Dan England and the Noonday Devil
Page 17
Dan’s point is that he is looking for the extraordinary, the miraculous—not things against nature, but those that are supernatural.
74: “Abetted”
“Abet” means both “to encourage or assist (a person) to do something” with no other connotation, or to encourage someone “to do something wrong, especially to commit a crime” (OED). Given the tone of the narrator’s comment, the latter definition seems to hit the mark.
74: “What Cardinal Newman said”
This excerpt is from A Grammar of Assent and should have an ellipsis before “impressions,” as the final two sentences occur two paragraphs later in Newman’s text.91
76: “Punch-drunk”
By the mid-1930s, this term had taken on another significance in addition to its use in the ring. Outside a fight, someone who was “punch-drunk” had “a neurological syndrome characterized by weakness of the legs and unsteadiness of gait, tremor, impaired speech, and slowness of thinking, seen chiefly in boxers (often after retirement)” (OED).
77: “Who carried a banner and carried it high”
Connolly uses similar imagery to describe Blue.92
Chapter 8
80: “Carthusian”
The most ascetical Catholic religious order, Carthusians are cloistered monks who, in addition to the usual vows, take a vow of perpetual silence, abstain from meat much of the year, and spend long hours in contemplative prayer.93 The documentary Into Great Silence (2007) was a landmark look into their way of life.
81: “Diffuse and slovenly”
“Diffuse” here means “long-winded, verbose,” while “slovenly” means careless or messy, with a “lack of precision” (OED).
81: “The mad Nietzsche”
The source of this quotation is obscure.
81: “Paul Bourget’s description”
Paul Bourget (1852–1935), an influential critic and novelist, “was perhaps the first to take a theoretical interest in literary decadence.”94 His definition, which Dan reproduces with only a few embellishments, continues to be a standard in literary analysis.
Interestingly, Nietzsche—whom Connolly has just mentioned above—paraphrased Bourget’s definition when writing of literary decadence himself.95
82: “Francis Thompson…Psalmist”
Thompson was mentioned in chapter 6; he was a devotional poet and, ironically in this context, an ascetic. The Psalmist usually means King David—the chief composer of the psalms—but can mean the author of any of the psalms.
83: “Villon”
François Villon (1431–1463?) remains one of the most popular French poets, though many associate the author with his early life of crime and prodigality. The preeminent Villon scholar of the twentieth century writes that “Villon’s particular gift was his capacity to revitalize and authenticate commonplace sentiment by humor, vulgarity, and insights based on lived experience.”96
84: “Like the savage who believes”
Dan may be referring here to the widely known poem “The Indian Burying Ground” (1788) by Philip Freneau, which depicts particular Native Americans as buried sitting up and outfitted for their afterlife.
85: “Rapier mind”
Equivalent to “rapier wit,” it means “a quick or incisive wit or intellect,” like the rapid thrusts of the rapier used in fencing (OED).
86: “Trappings”
The literal sense of the word is apparent—external ornamentation or outward trimmings—and carries no negative nuance, as the meaning is based on a horse’s trapping or “covering spread over the harness,” usually brightly decorated (OED).

Data shown

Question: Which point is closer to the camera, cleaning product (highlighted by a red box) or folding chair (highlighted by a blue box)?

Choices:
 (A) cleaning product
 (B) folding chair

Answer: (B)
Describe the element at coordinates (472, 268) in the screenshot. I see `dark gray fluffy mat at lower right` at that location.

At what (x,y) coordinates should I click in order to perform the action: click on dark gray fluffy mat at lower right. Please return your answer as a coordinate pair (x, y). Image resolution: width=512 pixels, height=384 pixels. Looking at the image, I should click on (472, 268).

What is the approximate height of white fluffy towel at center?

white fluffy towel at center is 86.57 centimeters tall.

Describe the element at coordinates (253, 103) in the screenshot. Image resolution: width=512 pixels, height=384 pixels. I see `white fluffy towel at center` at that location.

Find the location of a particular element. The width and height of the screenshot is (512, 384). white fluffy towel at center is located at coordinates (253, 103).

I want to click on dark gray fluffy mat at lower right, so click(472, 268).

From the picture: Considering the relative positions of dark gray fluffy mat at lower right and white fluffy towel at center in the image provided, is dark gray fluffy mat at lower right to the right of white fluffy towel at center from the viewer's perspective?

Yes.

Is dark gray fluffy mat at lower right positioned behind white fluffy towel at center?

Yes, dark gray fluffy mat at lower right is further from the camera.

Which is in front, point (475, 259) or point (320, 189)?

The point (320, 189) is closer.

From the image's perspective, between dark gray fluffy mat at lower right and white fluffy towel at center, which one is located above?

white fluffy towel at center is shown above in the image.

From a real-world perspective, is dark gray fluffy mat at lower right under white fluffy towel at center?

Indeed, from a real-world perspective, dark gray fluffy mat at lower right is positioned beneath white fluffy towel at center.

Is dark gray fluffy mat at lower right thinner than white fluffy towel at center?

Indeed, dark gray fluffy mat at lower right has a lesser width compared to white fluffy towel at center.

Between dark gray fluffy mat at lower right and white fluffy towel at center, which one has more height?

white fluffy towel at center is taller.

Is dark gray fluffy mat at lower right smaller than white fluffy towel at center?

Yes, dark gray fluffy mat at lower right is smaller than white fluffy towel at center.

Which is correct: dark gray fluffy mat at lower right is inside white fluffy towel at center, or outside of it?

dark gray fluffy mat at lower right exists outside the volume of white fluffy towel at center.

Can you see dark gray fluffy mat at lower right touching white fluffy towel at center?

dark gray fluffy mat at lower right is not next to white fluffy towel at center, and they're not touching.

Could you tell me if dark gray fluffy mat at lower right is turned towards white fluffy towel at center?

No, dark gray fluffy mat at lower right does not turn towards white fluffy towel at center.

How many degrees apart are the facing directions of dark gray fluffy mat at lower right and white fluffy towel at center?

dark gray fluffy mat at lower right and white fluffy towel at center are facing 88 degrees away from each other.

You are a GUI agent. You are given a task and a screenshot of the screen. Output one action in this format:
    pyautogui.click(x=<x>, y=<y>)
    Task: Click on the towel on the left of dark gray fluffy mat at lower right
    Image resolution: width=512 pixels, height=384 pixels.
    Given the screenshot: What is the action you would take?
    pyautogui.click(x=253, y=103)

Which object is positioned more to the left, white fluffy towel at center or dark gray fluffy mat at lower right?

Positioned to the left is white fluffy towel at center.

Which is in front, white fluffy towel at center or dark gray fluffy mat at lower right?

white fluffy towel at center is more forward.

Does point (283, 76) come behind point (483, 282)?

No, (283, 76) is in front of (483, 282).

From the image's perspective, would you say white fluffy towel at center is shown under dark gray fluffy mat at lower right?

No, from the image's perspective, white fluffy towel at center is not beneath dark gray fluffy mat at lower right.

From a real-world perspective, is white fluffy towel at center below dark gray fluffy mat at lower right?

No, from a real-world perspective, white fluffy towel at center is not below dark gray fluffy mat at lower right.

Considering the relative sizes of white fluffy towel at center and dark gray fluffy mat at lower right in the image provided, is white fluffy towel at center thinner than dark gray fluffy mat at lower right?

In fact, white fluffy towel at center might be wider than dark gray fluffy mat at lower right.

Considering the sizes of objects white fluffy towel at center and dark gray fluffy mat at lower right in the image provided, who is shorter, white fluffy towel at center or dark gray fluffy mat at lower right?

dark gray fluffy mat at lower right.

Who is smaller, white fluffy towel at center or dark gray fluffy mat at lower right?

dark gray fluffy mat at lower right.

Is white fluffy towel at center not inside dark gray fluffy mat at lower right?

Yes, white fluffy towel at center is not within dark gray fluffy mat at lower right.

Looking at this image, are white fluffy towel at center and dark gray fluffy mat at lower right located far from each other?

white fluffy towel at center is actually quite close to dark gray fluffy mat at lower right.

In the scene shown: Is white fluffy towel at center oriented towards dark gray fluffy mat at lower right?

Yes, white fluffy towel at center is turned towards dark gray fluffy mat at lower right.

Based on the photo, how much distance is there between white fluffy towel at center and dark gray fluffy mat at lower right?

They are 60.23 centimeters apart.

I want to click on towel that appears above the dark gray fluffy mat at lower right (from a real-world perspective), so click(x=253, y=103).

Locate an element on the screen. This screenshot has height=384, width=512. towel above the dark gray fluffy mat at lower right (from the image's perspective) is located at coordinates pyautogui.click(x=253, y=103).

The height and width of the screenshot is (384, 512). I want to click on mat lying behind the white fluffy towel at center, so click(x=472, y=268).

Requests
A. Duplicate the passage from the annotations that begins at the words "The source of" and stops after the words "in literary analysis.".
B. Please set down, word for word, the lines of the listing that begin at the line containing "dark gray fluffy mat at lower right is not" and stop after the line containing "Could you tell", both included.

Solution set
A.
The source of this quotation is obscure.
81: “Paul Bourget’s description”
Paul Bourget (1852–1935), an influential critic and novelist, “was perhaps the first to take a theoretical interest in literary decadence.”94 His definition, which Dan reproduces with only a few embellishments, continues to be a standard in literary analysis.

B.
dark gray fluffy mat at lower right is not next to white fluffy towel at center, and they're not touching.

Could you tell me if dark gray fluffy mat at lower right is turned towards white fluffy towel at center?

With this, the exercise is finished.